Councillors also argued that calling for the state to monitor the city would impinge on the council's powers.
"I believe that the current council will do the best job possible at looking at the problems of rent control," said Vice-Mayor Kenneth E. Reeves '72, chair of the rent control subcommittee. "It is not the majority of the poeple in this city who have problems with rent control."
"The agenda is not to subvert rent control but to make it better in this its 20th year," Reeves said. "It is important for people in Cambridge to know the system is being attacked by a small group of people."

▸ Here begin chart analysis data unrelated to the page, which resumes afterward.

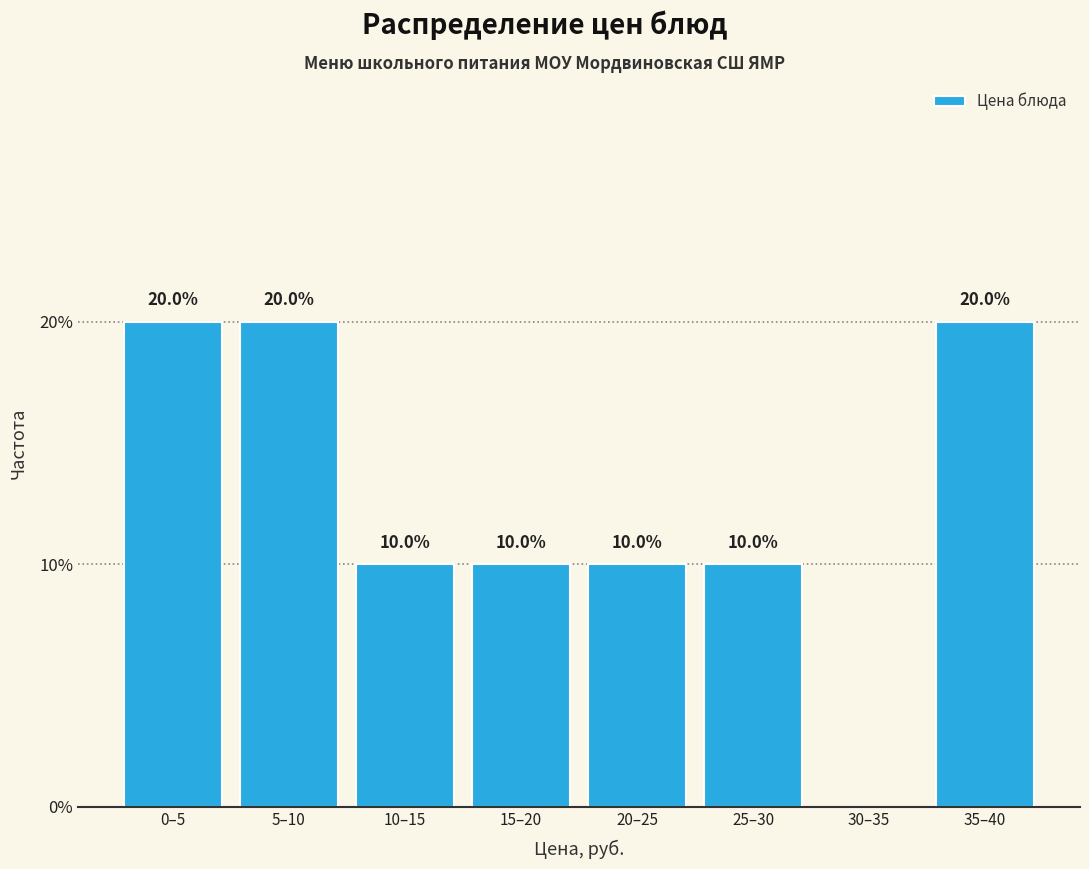

Reading left to right, what are all the values shown in this chart?

0–5=20	5–10=20	10–15=10	15–20=10	20–25=10	25–30=10	30–35=0	35–40=20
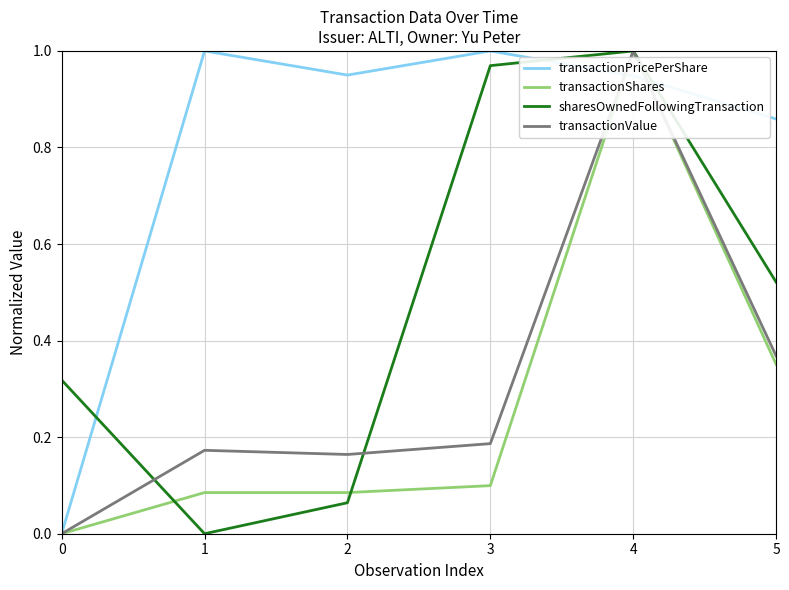

The transactionShares series shows -0.3 at 0. True or false?

False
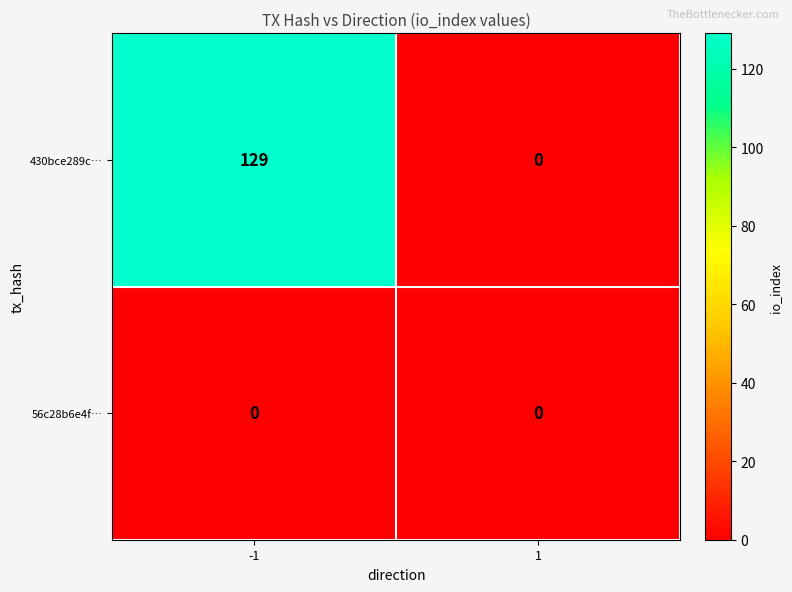

Rank the series at -1 from lowest to highest value.

56c28b6e4f…, 430bce289c…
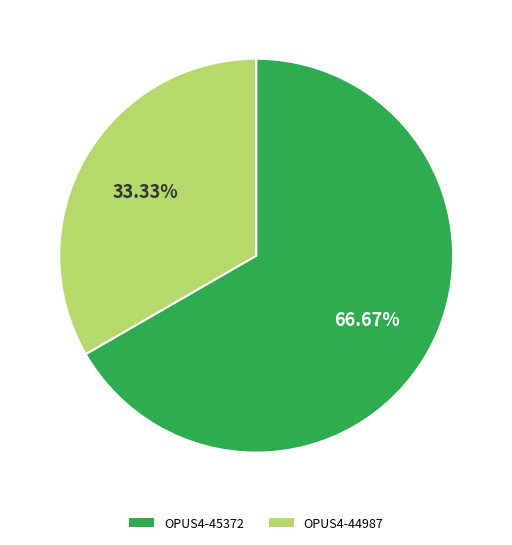

To the nearest percent, what portion does OPUS4-45372 represent?

67%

Walsh countered that the city council was stifling the opinions of small property owners and not allowing all sides of the issues to be heard.
"It's like John the Baptist crying in the wilderness," Walsh said.
In other business, the council passed an order submitted by Councillor Francis H. Duehay '55 calling for a hearing to discuss the annual payments made by Harvard and MIT to the city as compesation for their tax-exempt properties.
"We are concerned with the acquisitions that Harvard has made in the last year or so and the long range impact of the loss of tax rolls," said Duehay.
Duehay pointed to Harvard's acquisition of the Quality Motor Inn on Mass Ave., which has been earmarked for Law School housing, as a property that could be removed from the tax rolls. Duehay said that he wants compensation for any such properties to be worked into the current in-lieu-of-tax agreement.
In the past, Harvard community relations officials have said the University will compensate the city for properties that come off the tax rolls.
Harvard currently pays the city $969,170 annually as compensation for its tax-exempt affilated housing complexes such as Peabody terrace. While the contract governing the in lieu of tax contribution expired on December 31, 1988, Harvard has continued its payments for the last two fiscal years as if the old agreement were still in effect.
The city and the University have been negotiating the new agreement for the last two years, with Cambridge officials repeatedly insisting that they are near completion of a new deal.
"It is something very important," City Assessor Sally Powers said in an interview yesterday. "We are looking at it very carefully."